After four or five hours of hiking, my small group made it to a tiny town on a mountain side. We had thought we were almost there, but man were we wrong. After we ordered our third breakfast treat, we learned we had 13 km left. Thirteen?! I was truly intimidated. Those hills wear you out fast. We were even teased by the weather as the clouds cleared up as if only for our tiny visit. We packed up and started to make our way. These new paths would be more fierce than the others. Imagine hiking down wet slippery stone and large, almost unavoidable puddles of muck and rain. Although the terrain was rough there was something truly unique and beautiful about the trail. Purple and yellow flowered bushed lit the way, and the way the towns were silhouetted by the clouds was unforgettable.

We finally made it into Molinaseca as exhausted and sore blobs of skin and bone. I had made most of trip without a single blister. This would set the tone for the rest of the trek…

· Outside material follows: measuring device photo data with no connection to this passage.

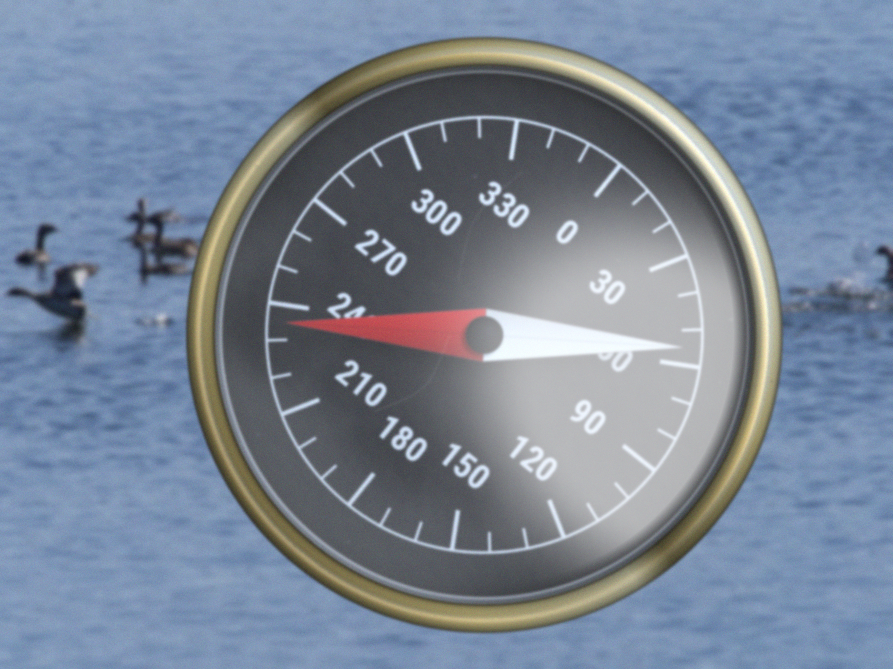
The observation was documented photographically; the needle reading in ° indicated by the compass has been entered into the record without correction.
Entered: 235 °
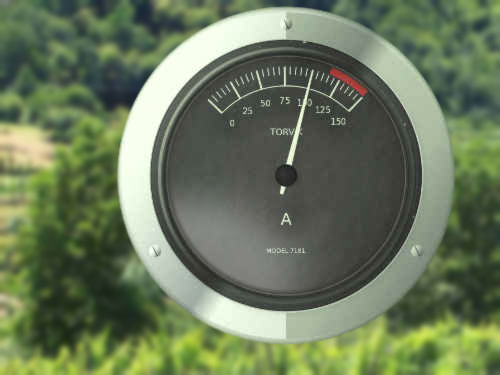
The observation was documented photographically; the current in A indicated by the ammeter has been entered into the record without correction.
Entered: 100 A
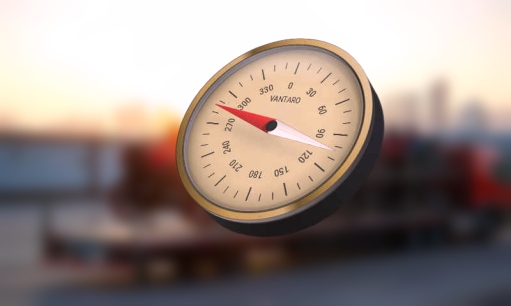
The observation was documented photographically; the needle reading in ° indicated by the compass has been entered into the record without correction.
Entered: 285 °
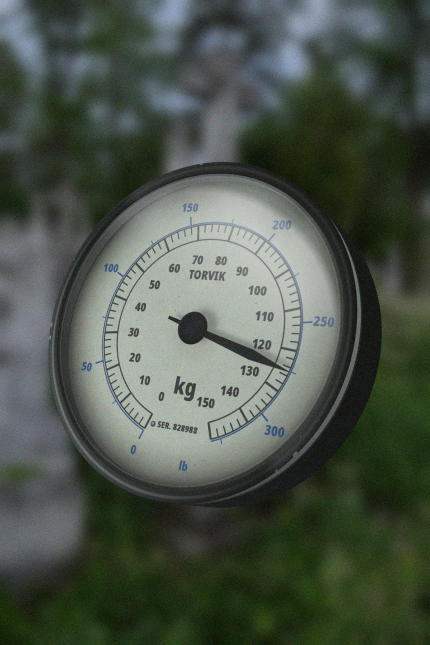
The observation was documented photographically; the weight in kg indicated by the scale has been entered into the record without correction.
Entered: 125 kg
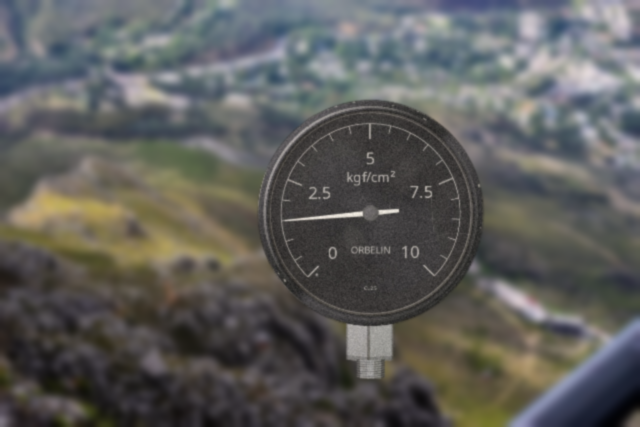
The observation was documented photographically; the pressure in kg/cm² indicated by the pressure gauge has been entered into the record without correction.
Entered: 1.5 kg/cm²
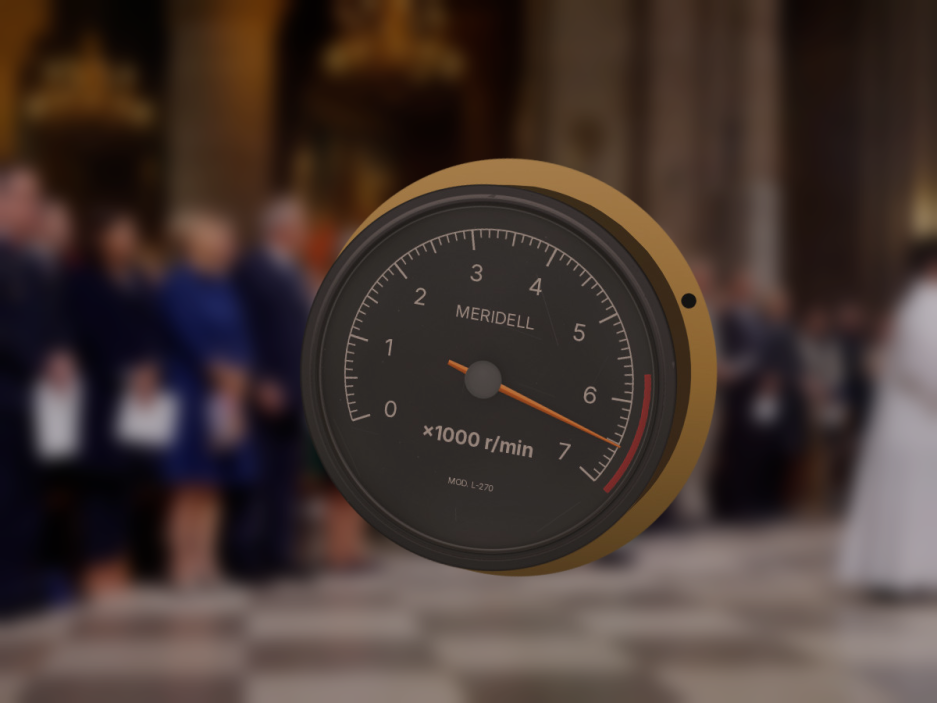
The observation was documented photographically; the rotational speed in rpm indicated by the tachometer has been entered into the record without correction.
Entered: 6500 rpm
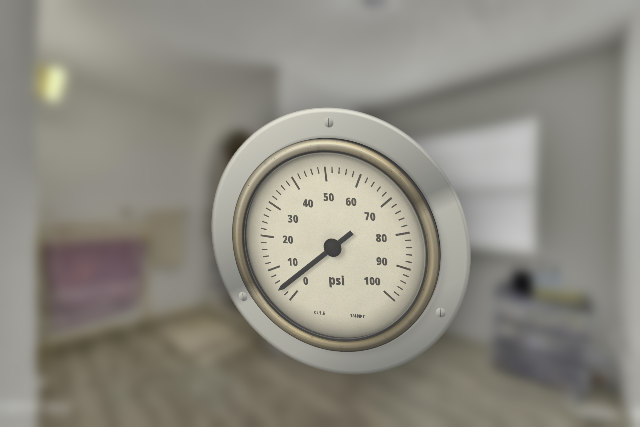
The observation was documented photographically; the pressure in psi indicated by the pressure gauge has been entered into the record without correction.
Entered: 4 psi
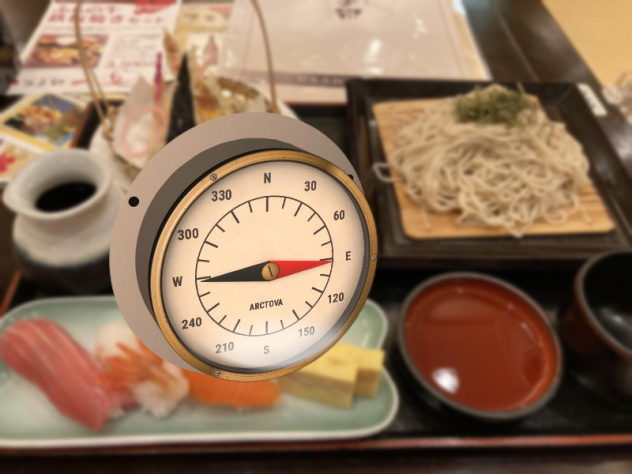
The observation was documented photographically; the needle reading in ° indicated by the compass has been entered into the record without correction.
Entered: 90 °
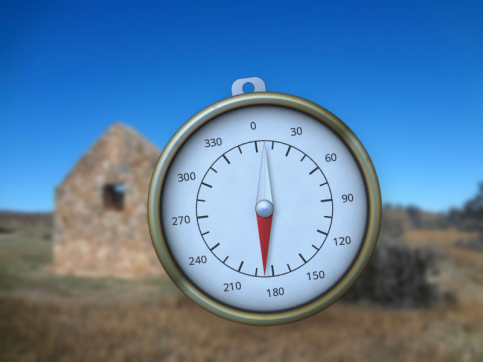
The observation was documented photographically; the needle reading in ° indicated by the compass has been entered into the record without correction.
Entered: 187.5 °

Isabel from the albergue del Pilar

By Mark

When we were presented with the task of interviewing a local person at one of the towns along the trail, I could think of no one better than a woman that we met in Rabanal in the early stage of our Camino journey. Isabelle Pilar’s family owns and operates an albergue out of an enormous house with a great courtyard that used to serve as the family’s household and barn. As we sat at the main bar and relaxed after one of our toughest days of hiking, we talked to Isabelle and asked her some questions. The backdrop of the bar was covered with all sorts of money from all over the world, keepsakes that pilgrims had donated to the albergue, and pictures of the albergue staff with peregrinos who had come through over the years. Since Isabelle was in just about every picture, we knew she was important! We asked her if she was the owner and indeed she was. She was full of energy and was dancing around and humming along to the music that was playing in the background of the courtyard. We noticed that it was all in English, and I asked her if she knew how to speak it. She replied no, but that her daughter knew a little bit. Isabelle said that she loved serving all the pilgrims and providing them with food and place to stay, but that it was tiresome work and she was getting old. We then found out that she and her family were selling the entire albergue and barn so that they could begin to retire and live a more relaxing life. Judging from all the running around we saw her do in the short time we were there, it wasn’t surprising that she needed some more help that probably wasn’t available. After about another hour or so of relaxing in the courtyard and eating the chips she kept giving us, it was time for us to turn in. If we weren’t so tired, I think we could have withstood a bit more pampering and her referring us as guapos (handsome)!